Brunello di Montalcino Il Poggione |
Del Brunello di Montalcino della Tenuta Il Poggione mi era già capitato di assaggiare l'annata 2009 lo scorso anno in occasione dell'avvenimento organizzato dall'Associazione Italiana Sommelier per i suoi (primi) 50 anni (http://baccanera88.blogspot.it/2015/07/i-primi-50-anni-della-associazione.html).
Tuttavia si trattava di un assaggio veloce in mezzo a tanti altri assaggi, fatto in un caldissimo tardo pomeriggio di luglio, in una sala piuttosto affollata da tanti colleghi, appassionati, blogger e semplici curiosi.
Mi è capitato ancora di assaggiare l'annata 2009 in una piovosa serata di metà ottobre, ad una cena da amici, in tutta calma, con la possibilità di studiarne attentamente tutte le infinite sfumature visive, olfattive e gusto-olfattive che un Brunello di classe è in grado di offrire.
Al di là dei premi che ormai si sprecano, non ultimo il riconoscimento della influente e prestigiosa rivista americana Wine Spectetor che gli ha assicurato il quarto posto della sua esclusiva classifica e un probabilissimo successo di vendite negli Stati Uniti, Il Poggione merita senza possibilità di discussione tutte le lodi di pubblico e critica degli ultimi anni.
Anni che si sono senz'altro rivelati in grande ascesa per l'azienda di Montalcino fondata verso la fine del 1800 da Lavinio Franceschi e oggi guidata da Leopoldo e Livia, che hanno saputo sfruttare le grandi potenzialità del terroir unite a condizioni climatiche del tutto particolari grazie all'influenza del Monte Amiata e del non lontano Mar Tirreno.
I vigneti tutti piuttosto vecchi, si posizionano ad una altitudine variabile tra i 150 e i 450 mslm.
Dopo la vendemmia rigorosamente effettuata a mano, la vinificazione dura 15-20 giorni a cappello sommerso in vasche di acciaio inox a temperatura controllata, con lo svolgimento della fermentazione malolattica.
Come per tutti i grandi rossi che si devono far aspettare, l''affinamento avviene in un periodo di tempo di 36 mesi in grandi botti di rovere francese da 30 e 50 hl a cui seguono 5 mesi di bottiglia.
Stappato circa tre ore prima della cena, al momento di versarlo nel bicchiere rivelava un rubino vivace e una certa timidezza che si è presto svelata all'analisi olfattiva.
Il naso è un veloce alternarsi di confettura di prugna, ferro e liquirizia, per poi lasciare spazio a sentori sempre più raffinati e complessi come la macchia mediterranea, pepe nero e sigaro, humus e funghi porcini.
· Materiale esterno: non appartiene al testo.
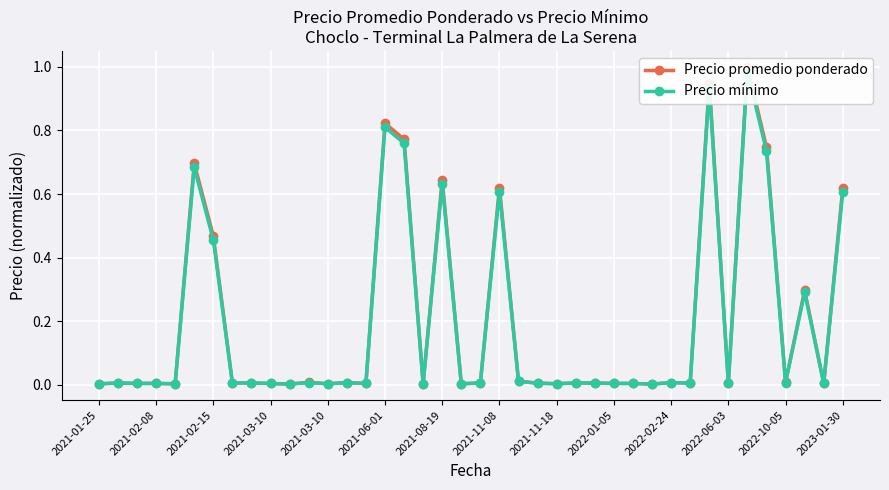

How many series are shown in this chart?

2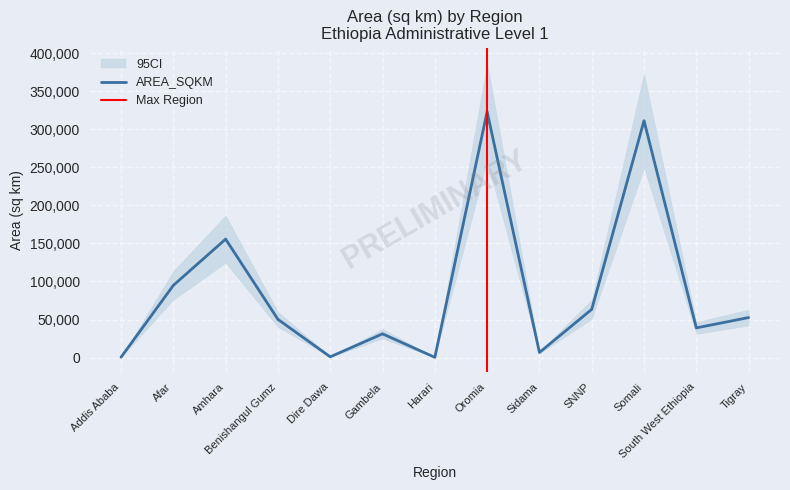

What is the difference between the values at Dire Dawa and Oromia?

321965.1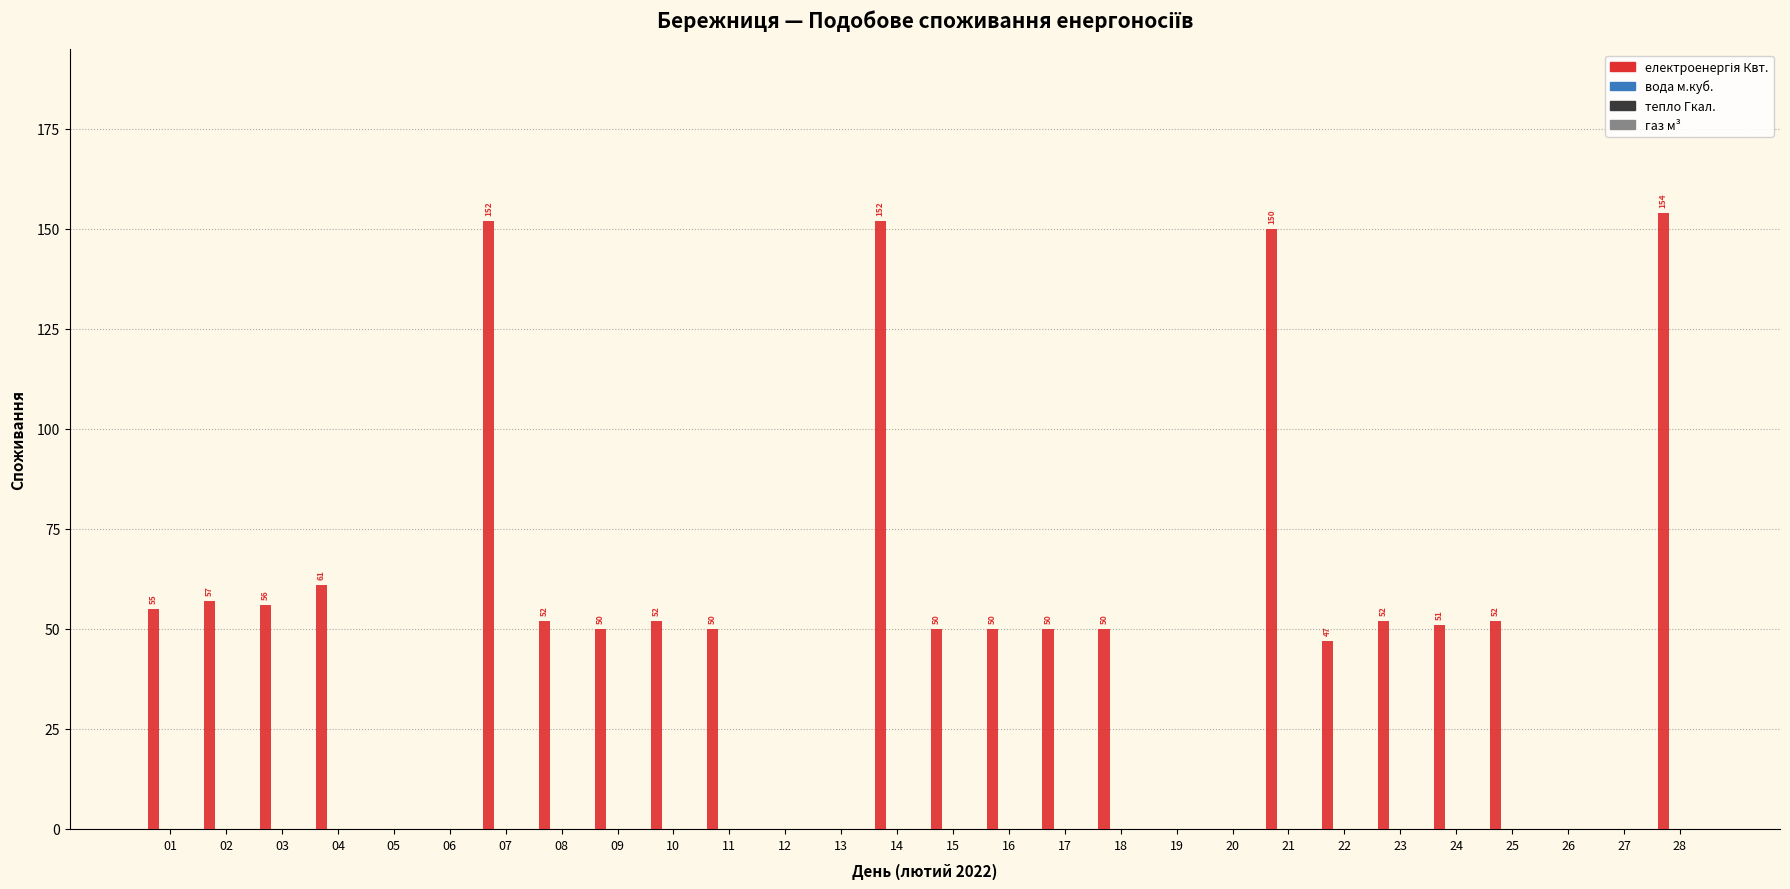

What is the maximum value shown in the chart?

154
In bocca si presenta deciso e quasi austero, con buona freschezza, tannini decisi e ancora piuttosto incisivi, grande estrazione del frutto, mentre la propria naturale irruenza si dipana su un finale lunghissimo e con una delicata scia di tamarindo.
Intensità e complessità al servizio di una ostentata sicurezza da primo della classe, un numero uno che non si lascerà ammaliare da facili trionfalismi e a cui si può ben prospettare un radioso futuro.